■ PROBLEM STATEMENT
Please, could you print all the lines below exactly, leaving out the pictures?

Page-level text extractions
+++

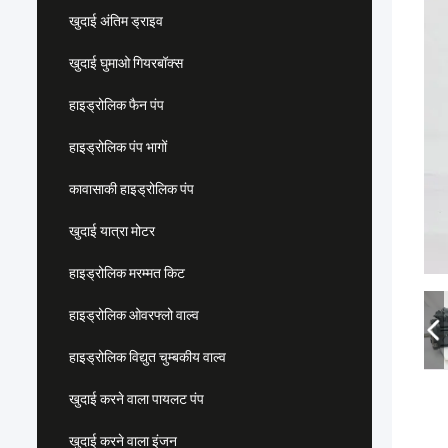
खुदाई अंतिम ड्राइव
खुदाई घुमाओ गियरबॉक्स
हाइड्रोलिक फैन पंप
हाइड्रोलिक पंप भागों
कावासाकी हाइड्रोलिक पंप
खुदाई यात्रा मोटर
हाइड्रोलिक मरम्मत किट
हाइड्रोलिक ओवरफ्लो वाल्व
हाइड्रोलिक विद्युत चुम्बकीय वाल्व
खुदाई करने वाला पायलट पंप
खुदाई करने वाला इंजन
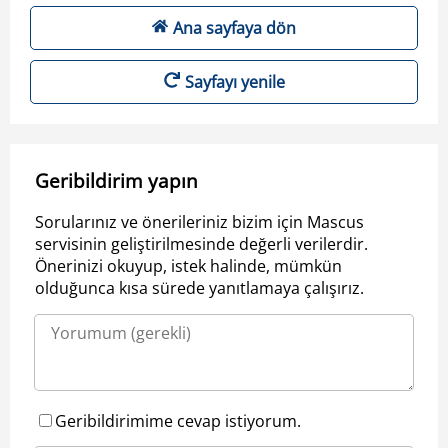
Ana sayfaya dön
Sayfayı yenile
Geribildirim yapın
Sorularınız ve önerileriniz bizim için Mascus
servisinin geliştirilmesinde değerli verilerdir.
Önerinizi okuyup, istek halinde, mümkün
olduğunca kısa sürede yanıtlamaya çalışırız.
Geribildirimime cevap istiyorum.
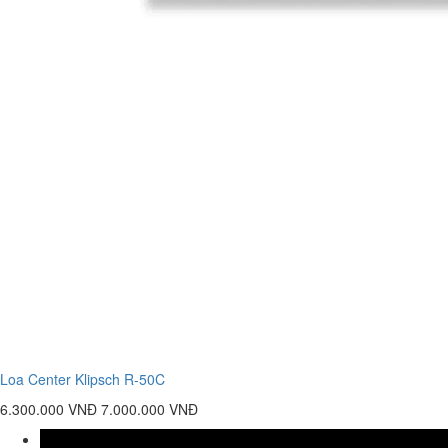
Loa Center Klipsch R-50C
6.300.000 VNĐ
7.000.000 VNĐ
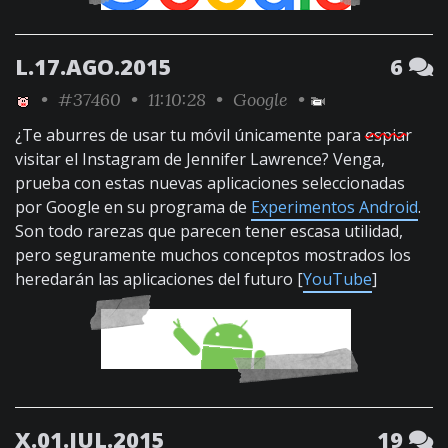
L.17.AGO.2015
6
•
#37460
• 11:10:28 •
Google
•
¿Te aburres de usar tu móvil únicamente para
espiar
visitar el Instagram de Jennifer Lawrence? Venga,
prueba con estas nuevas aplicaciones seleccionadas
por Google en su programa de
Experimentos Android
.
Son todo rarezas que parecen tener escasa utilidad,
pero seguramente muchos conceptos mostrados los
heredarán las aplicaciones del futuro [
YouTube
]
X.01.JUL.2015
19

+++

■ EXERCISE SOLUTION
खुदाई अंतिम ड्राइव
खुदाई घुमाओ गियरबॉक्स
हाइड्रोलिक फैन पंप
हाइड्रोलिक पंप भागों
कावासाकी हाइड्रोलिक पंप
खुदाई यात्रा मोटर
हाइड्रोलिक मरम्मत किट
हाइड्रोलिक ओवरफ्लो वाल्व
हाइड्रोलिक विद्युत चुम्बकीय वाल्व
खुदाई करने वाला पायलट पंप
खुदाई करने वाला इंजन
Ana sayfaya dön
Sayfayı yenile
Geribildirim yapın
Sorularınız ve önerileriniz bizim için Mascus
servisinin geliştirilmesinde değerli verilerdir.
Önerinizi okuyup, istek halinde, mümkün
olduğunca kısa sürede yanıtlamaya çalışırız.
Geribildirimime cevap istiyorum.
Loa Center Klipsch R-50C
6.300.000 VNĐ
7.000.000 VNĐ
L.17.AGO.2015
6
•
#37460
• 11:10:28 •
Google
•
¿Te aburres de usar tu móvil únicamente para
espiar
visitar el Instagram de Jennifer Lawrence? Venga,
prueba con estas nuevas aplicaciones seleccionadas
por Google en su programa de
Experimentos Android
.
Son todo rarezas que parecen tener escasa utilidad,
pero seguramente muchos conceptos mostrados los
heredarán las aplicaciones del futuro [
YouTube
]
X.01.JUL.2015
19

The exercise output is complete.